Life for my dad seems to be coming to a slow end, and I want to be able to tell him goodbye. I am dreading this trip but I know I have to go.

Thursday, August 21, 2008

The Empty Nest




Well the big day has come and gone. Our only child has gone off the college. My husband got him moved into his dorm and all settled. Dad spent the whole day there sitting through orientation.


Des has some nice room mates and I hope he will enjoy his time there.

He isn't far from home. University of Tampa is about 25 minutes away from us. Its far enough but not too far that I can't jump in the car and be there in a flash if he needs me....which I don't think he will.

I have been preparing myself for this day for a long time. I thought it would be different. I thought I would enjoy the peace and quiet. No more electric guitar squealing from the bedroom. No more music playing in the office. No more getting up in the middle of the night for water....and hearing him writing his music late into the morning....
I miss him. I miss the noise....I miss the music. I think what I miss the most is him coming out to the lanai to tell me some random piece of history or scientific theory of which I have never heard. He is a bright, funny, witty young man. A young man who I have enjoyed raising...enjoyed being his mom.
I do for the first time in my life, feel a sense of accomplishment. I skipped college to get married, move to a foreign country and then meet the man of my dreams.( long story)...Anyhow....I didn't think I was college material back then. It scared me. I decided to marry (again) and have a family. Raising my son was my priority. It is something I have done well and with pride.
It's hard to believe he is all grown up, on his own and not needing his mom. Dad said when he unpacked...they all laughed at the first aid kit I packed, the tylenol and nose spray. The zip lock bags I packed for him. I tried to think of the things he wouldn't think to pack. But I bet when he needs those things...he will be glad I was there to remember it.
And even if he doesn't appreciate it now....he will later in life.....when he sends his own son or daughter off to college.
Well...until the weekend when, he runs out of clean laundry...and catches a ride home with my neighbor and best friend who works around the corner from UT...it will be just me, Dad and Maddie. At least I can still be a mom....even if its just to a JRT.

Tuesday, August 19, 2008

I'm Hungry

I'm hungry. I hate cooking. I would rather have a root canal than to cook a meal. A nice frozen prepared meal is a my kinda meal. As long as it's healthy. My mother didn't teach me how to cook and I married and at 19 and moved to Spain. I had to learn on my own. I ruined many a meal. My husband doesn't mind cooking too much and what he prepares is rather tasty.
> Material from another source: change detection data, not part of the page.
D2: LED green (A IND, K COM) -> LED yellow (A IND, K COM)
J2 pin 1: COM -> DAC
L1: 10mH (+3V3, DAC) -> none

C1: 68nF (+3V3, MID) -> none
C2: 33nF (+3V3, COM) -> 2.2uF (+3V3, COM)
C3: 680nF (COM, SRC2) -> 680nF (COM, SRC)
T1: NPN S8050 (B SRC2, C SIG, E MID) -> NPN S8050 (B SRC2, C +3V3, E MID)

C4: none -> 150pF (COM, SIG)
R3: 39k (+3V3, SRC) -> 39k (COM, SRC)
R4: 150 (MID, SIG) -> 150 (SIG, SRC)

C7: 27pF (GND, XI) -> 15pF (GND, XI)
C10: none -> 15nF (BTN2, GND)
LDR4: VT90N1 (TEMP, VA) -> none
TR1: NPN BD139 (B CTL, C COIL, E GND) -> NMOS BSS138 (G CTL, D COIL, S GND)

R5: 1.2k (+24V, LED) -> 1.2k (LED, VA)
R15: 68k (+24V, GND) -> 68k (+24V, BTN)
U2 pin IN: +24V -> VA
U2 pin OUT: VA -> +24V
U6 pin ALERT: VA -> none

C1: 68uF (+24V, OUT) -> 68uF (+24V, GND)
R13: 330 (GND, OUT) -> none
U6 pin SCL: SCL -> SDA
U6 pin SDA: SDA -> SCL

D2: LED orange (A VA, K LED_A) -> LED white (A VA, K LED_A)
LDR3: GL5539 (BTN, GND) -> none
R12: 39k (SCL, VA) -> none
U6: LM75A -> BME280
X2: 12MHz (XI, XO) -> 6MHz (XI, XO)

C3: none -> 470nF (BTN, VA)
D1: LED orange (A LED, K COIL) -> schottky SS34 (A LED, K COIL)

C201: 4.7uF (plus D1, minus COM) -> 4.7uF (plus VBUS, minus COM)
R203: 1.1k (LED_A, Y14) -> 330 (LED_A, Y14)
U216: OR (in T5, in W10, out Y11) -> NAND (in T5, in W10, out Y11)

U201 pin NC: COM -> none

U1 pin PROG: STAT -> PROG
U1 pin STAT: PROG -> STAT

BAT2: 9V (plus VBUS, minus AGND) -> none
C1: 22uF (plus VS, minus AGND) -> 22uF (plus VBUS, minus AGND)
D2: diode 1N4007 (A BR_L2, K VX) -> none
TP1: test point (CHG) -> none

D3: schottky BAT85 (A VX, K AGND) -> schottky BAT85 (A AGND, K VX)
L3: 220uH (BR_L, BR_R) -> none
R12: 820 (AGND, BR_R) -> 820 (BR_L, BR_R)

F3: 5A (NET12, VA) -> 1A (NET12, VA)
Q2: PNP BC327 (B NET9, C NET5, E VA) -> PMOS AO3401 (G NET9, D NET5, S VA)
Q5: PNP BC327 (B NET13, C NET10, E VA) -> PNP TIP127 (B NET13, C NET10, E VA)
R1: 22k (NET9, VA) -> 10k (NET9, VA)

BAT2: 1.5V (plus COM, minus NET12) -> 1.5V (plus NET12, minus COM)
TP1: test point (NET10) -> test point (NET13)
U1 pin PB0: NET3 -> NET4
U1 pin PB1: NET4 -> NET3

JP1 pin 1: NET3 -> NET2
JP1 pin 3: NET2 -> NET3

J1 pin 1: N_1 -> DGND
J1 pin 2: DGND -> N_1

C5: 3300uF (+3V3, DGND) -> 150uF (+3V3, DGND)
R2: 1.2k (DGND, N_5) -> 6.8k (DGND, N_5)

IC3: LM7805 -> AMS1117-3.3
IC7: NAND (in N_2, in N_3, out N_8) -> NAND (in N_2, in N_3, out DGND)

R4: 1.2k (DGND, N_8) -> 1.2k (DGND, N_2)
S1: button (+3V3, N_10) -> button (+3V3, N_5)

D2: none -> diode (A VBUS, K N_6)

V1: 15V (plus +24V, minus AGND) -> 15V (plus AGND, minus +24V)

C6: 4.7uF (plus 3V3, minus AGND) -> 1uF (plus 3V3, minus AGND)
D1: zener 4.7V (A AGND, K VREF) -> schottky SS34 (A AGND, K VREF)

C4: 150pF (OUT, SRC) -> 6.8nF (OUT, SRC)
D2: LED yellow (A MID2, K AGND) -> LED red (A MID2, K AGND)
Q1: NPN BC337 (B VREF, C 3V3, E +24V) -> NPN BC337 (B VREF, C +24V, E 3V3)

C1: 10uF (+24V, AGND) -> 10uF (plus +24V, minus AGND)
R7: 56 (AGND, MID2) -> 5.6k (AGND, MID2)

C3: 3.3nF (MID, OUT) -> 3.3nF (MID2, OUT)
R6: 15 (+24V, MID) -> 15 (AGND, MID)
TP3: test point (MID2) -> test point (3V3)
My son leaves for college tomorrow so I won't feel so guilty about not cooking every night. At least he will have a hot meal. University of Tampa has a nice cafeteria.
Some people love to eat. I however find it a chore. I would eat PB&J or cereal every night. A grilled cheese is another of my fav's. It's just food...something to put in my stomach so I don't waste away to nothing.
I am still hungry. The guys are waiting for me to prepare something...I can hear the frosted mini-wheats calling my name......

Fay...one word

Dud! But I am sure there are many people who are relieved including myself.

The Day for Fay

The day has arrived. Fay makes her grand entrance to Florida today. We have surgery today where I work but we cut the day short and should be finished by 1pm. Let's hope everyone gets home safely and Fay doesn't cause too much trouble during her visit. Everyone stay safe.

Monday, August 18, 2008

Waiting for Fay

It was almost 4 years ago that we were getting hurricanes every weekend. Tampa Bay has been lucky and it looks like we might sqeak by again.
I work for a dentist so we may have to close our office if it gets too bad, but I doubt that will happen.
We didn't put up the storm shudders nor did we get gas for the generator. If we lose power, I told my husband I will be a very unhappy camper. He insists we won't lose power. We better not.
So here we are, waiting for Fay. I hope she comes and goes quickly, and stays away from New Tampa.